Environmental liabilities associated with the use or ownership of real property may arise from common law or state laws, although the primary source of cleanup liability for environmental contamination is the federal Comprehensive Environmental Response, Compensation and Liability Act (“CERCLA”). CERCLA imposes strict liability for cleanup and related response costs on “owners and operators” of properties and facilities giving rise to the contamination. Importantly to lenders, CERCLA excludes from the definition of “owner and operator” any lender that holds an interest in real property solely in connection with a security interest in the real property. Despite this secured creditor exclusion, there are two categories of risks lenders should consider associated with potential contamination of real property collateral.
The first type of risk is a lender’s potential failure to meet the secured creditor exclusion and being exposed to direct liability under CERCLA. The secured creditor exclusion does not apply if a lender is overly involved in the management of the property, especially with respect to environmental contamination, waste disposal or cleanup issues. These limitations do not preclude a lender from engaging in routine monitoring and inspecting or imposing loan covenants in regards to environmental matters, but a lender should avoid directly instructing a borrower (whether or not in default) with respect to environmental contamination.
The second type of environmental risk lenders should evaluate is the credit risk associated with its borrower’s exposure to potential removal or remediation action brought against a borrower under CERCLA. The costs of remediating real property can be quite substantial and may affect a borrower’s ability to meet its credit obligations. Lenders can mitigate this risk by requiring a borrower to take steps to establish an affirmative defense to liability under CERCLA.
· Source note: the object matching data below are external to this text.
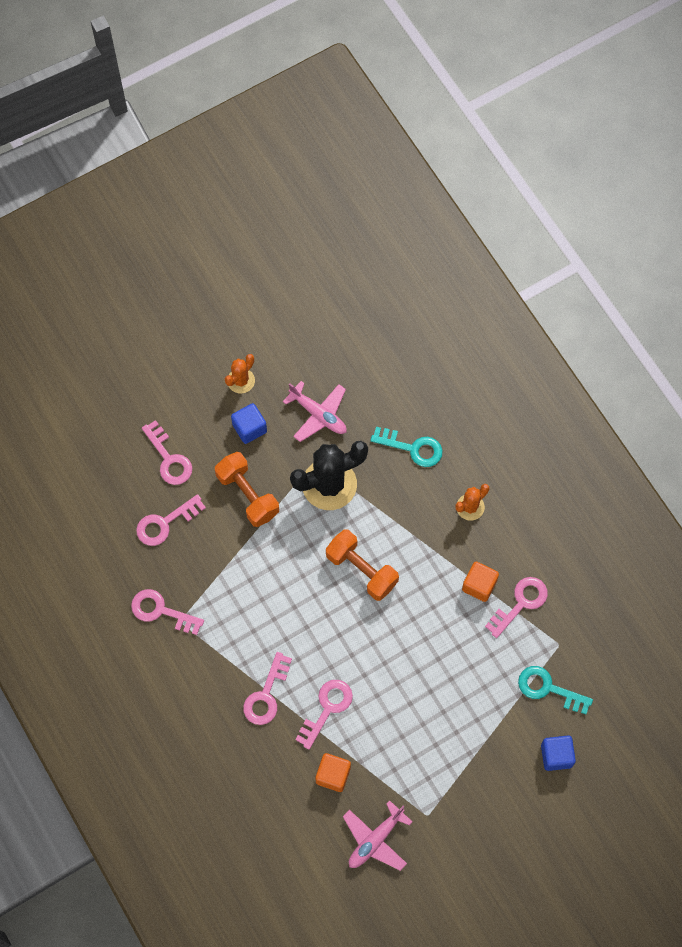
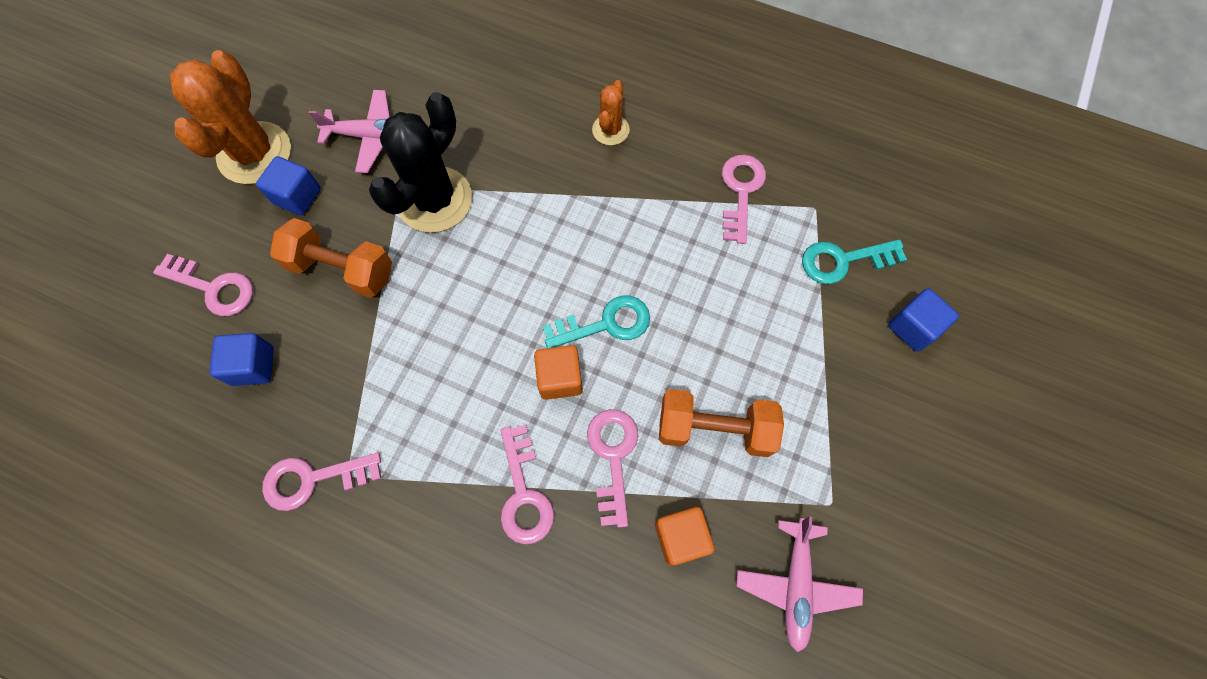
camera: 35 degrees left, 0 degrees up
(165, 523) = (253, 366): pink key -> blue cube
(241, 381) = (255, 153): orange cactus -> orange cactus, size x1.95
(361, 570) = (538, 268): orange dumbbell -> orange dumbbell (714, 429)
(412, 448) = (503, 109): turquoise key -> turquoise key (605, 324)
(479, 585) = (682, 201): orange cube -> orange cube (560, 378)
As an “owner or operator,” a borrower can establish a defense against a CERCLA enforcement action if it can establish one of several “all appropriate inquiries” defenses. To establish each of the “all appropriate inquiries” defenses, a borrower must conduct a Phase I Environmental Site Assessment (ESA) in accordance with applicable standards. While conducting a Phase I ESA is not the only requirement for establishing such a defense, it is the most significant pre-acquisition requirement. If a borrower is refinancing already-owned real property—or in any event if a Phase I ESA is completed in connection with acquisition financing—a lender should review any pre-acquisition Phase I ESAs to ensure it complies with the applicable standards, and to evaluate whether potential contamination affects the value of real property collateral. If a lender requires a Phase I ESA to be directed to both the borrower and lender, the Phase I ESA may also establish the “all appropriate inquiries” defense for the lender, as a backstop to the secured creditor exclusion discussed above.
Taking ownership of real property through foreclosure also creates several issues a lender should evaluate. The secured creditor exclusion extends to a lender’s post-foreclosure ownership of contaminated property, but a secured creditor should exercise caution when foreclosing property that is expected to be contaminated. In order to avoid environmental liability, a lender foreclosing a mortgage or deed of trust must divest at the earliest practicable, commercially reasonable time, on commercially reasonable terms, taking into account market conditions and legal and regulatory requirements, in order to avoid becoming liable for cleanup as an “owner or operator” under CERCLA. Lenders should monitor real property collateral for potential environmental issues prior to default or foreclosure, and consider engaging in additional environmental due diligence prior to taking ownership of the property through foreclosure.